Last October, “some 1,500 preachers and ministers across the country joined in a nationwide protest they called Pulpit Freedom Sunday,” hoping that this would trigger a court challenge to the Johnson Amendment. The 1954 law was passed with wide support from the mainline church of the day.

Faith & Politics:

When the Johnson Amendment passed in 1954—the amendment that was the target of the recent Pulpit Freedom Sunday—it was in the context of the political mobilization of mainline Protestants, not evangelicals. That same year, “Under God” had been inserted into the pledge of allegiance and two years later “In God We Trust” would become this country’s national motto. Yet Congress concluded that there ought to be limits to church-based political activity. Political mobilization, voter registration, lobbying, and preaching on controversial subjects was fine. Political partisanship, especially the promotion of specific candidates, was not. Mainline leaders were on board with such caution.
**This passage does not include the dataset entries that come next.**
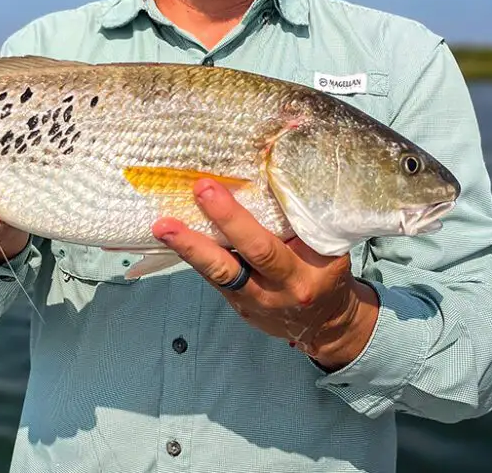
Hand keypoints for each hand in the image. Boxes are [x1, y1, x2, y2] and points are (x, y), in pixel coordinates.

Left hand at [152, 178, 380, 370]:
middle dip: (222, 220)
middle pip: (247, 255)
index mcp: (308, 270)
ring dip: (189, 247)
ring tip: (163, 227)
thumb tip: (273, 168)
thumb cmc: (325, 272)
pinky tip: (174, 237)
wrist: (327, 323)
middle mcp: (282, 287)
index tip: (218, 187)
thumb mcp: (328, 248)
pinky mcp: (238, 306)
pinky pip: (214, 279)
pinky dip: (195, 255)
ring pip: (221, 273)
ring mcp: (256, 300)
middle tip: (198, 191)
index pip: (273, 242)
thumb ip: (302, 219)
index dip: (240, 217)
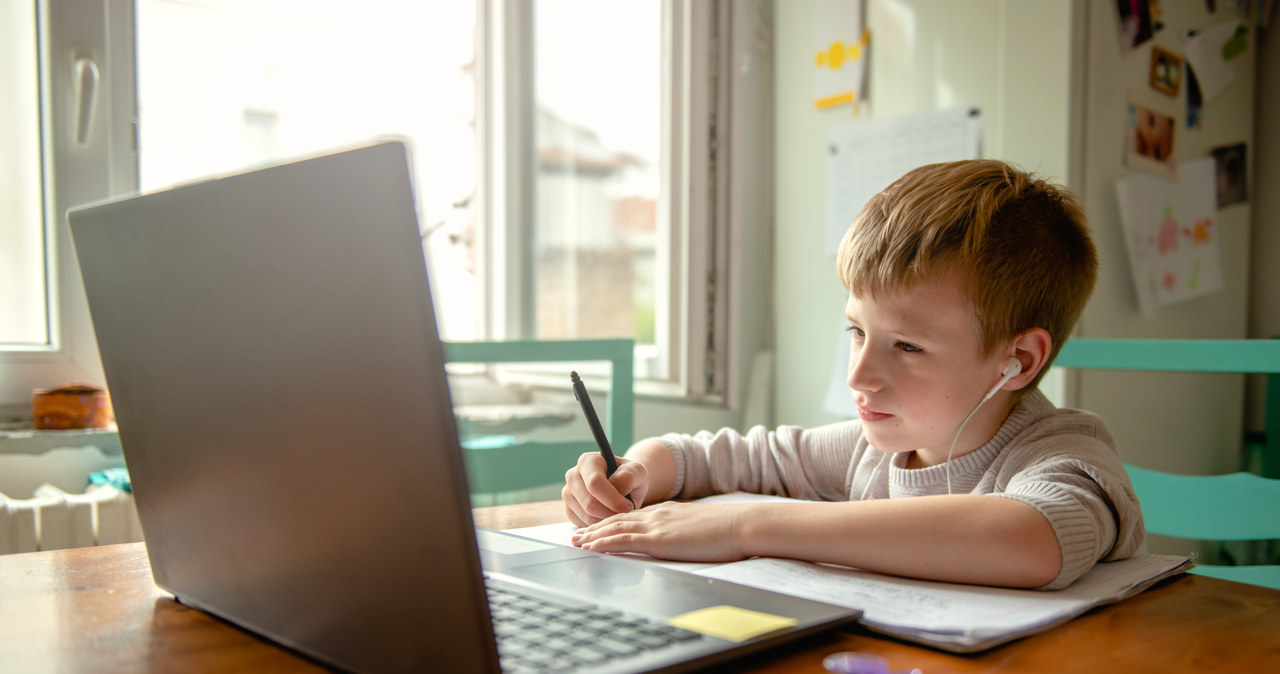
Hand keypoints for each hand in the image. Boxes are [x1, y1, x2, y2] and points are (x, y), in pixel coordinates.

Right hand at [561, 452, 648, 525]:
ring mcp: (568, 494)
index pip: (595, 483)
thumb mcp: (636, 471)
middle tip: (627, 513)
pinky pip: (584, 525)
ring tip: (619, 513)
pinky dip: (600, 525)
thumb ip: (629, 476)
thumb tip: (618, 489)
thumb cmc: (629, 477)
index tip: (629, 506)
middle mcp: (573, 476)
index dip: (613, 499)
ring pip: (587, 517)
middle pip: (590, 503)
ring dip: (608, 520)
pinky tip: (609, 516)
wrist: (623, 487)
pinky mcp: (568, 510)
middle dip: (612, 513)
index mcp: (588, 461)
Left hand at [570, 502, 749, 562]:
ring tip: (577, 541)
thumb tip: (681, 543)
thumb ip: (685, 533)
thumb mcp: (700, 529)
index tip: (598, 529)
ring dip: (593, 535)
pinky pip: (623, 540)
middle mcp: (658, 515)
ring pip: (615, 528)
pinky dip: (603, 543)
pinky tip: (591, 547)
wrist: (740, 524)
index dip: (611, 522)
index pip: (632, 517)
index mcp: (668, 512)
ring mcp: (657, 526)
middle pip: (618, 520)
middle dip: (595, 528)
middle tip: (577, 535)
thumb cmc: (728, 531)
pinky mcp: (658, 539)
Even though vigilant denominational lobbyists kept an eye on the legislation, there was little reaction to the amendment at the time, either from politicians or from religious organizations. At a time when denominations did not clearly align with party goals, the desire to keep these groups nonpartisan was widespread.
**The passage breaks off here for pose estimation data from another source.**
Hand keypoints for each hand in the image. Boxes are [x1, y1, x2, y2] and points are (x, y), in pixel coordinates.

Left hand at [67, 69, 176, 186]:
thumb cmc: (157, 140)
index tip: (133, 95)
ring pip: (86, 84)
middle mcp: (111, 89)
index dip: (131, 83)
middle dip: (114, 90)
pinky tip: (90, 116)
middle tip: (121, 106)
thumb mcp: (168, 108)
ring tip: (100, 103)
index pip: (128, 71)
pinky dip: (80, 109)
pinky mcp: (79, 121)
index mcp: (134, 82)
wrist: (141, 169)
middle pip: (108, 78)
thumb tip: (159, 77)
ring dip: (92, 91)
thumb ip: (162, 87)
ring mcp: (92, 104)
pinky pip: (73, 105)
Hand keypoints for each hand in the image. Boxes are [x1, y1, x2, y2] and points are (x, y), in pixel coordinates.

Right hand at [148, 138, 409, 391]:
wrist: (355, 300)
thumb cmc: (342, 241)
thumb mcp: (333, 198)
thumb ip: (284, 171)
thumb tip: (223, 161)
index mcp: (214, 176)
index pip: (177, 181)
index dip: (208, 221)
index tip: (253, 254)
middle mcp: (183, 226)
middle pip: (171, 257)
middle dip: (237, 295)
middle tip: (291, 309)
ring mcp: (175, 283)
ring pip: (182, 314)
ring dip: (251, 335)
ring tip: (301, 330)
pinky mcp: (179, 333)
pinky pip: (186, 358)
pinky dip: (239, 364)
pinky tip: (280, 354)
The prominence of mainline Protestants has dwindled since their heyday in the 1940s and 1950s. Their most important institution—the National Council of Churches—has faced funding problems for decades and has recently relocated from its historic home in Manhattan to a cheaper location in Washington, D.C. Yet their move to D.C. was not just a matter of finances: it was also an affirmation of the importance of politics for the National Council. In fact, the current National Council president, James Winkler, was previously the director of the United Methodists’ lobbying group. With a staff of nearly two dozen, Winkler was in charge of “the implementation of the Church’s Social Principles through Capitol Hill advocacy work,” according to the Methodists’ website. Now Winkler works to translate the moral vision of his ecumenical organization into a political force.
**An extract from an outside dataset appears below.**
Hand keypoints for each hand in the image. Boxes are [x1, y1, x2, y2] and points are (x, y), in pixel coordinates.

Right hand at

Today, segments on both the left and the right insist that they must fulfill their religiously inspired missions in the realm of politics. No simple call for church-state separation is a plausible solution to the challenges that religious political mobilization creates. To ask Protestants to stop getting involved in politics is to ask them to stop fulfilling what they see as a religious injunction. What must be carefully considered, from the perspective of the religious groups who engage in politics and from the perspective of those who are more generally concerned with the relations between religion and government, is if and how this relationship should be regulated.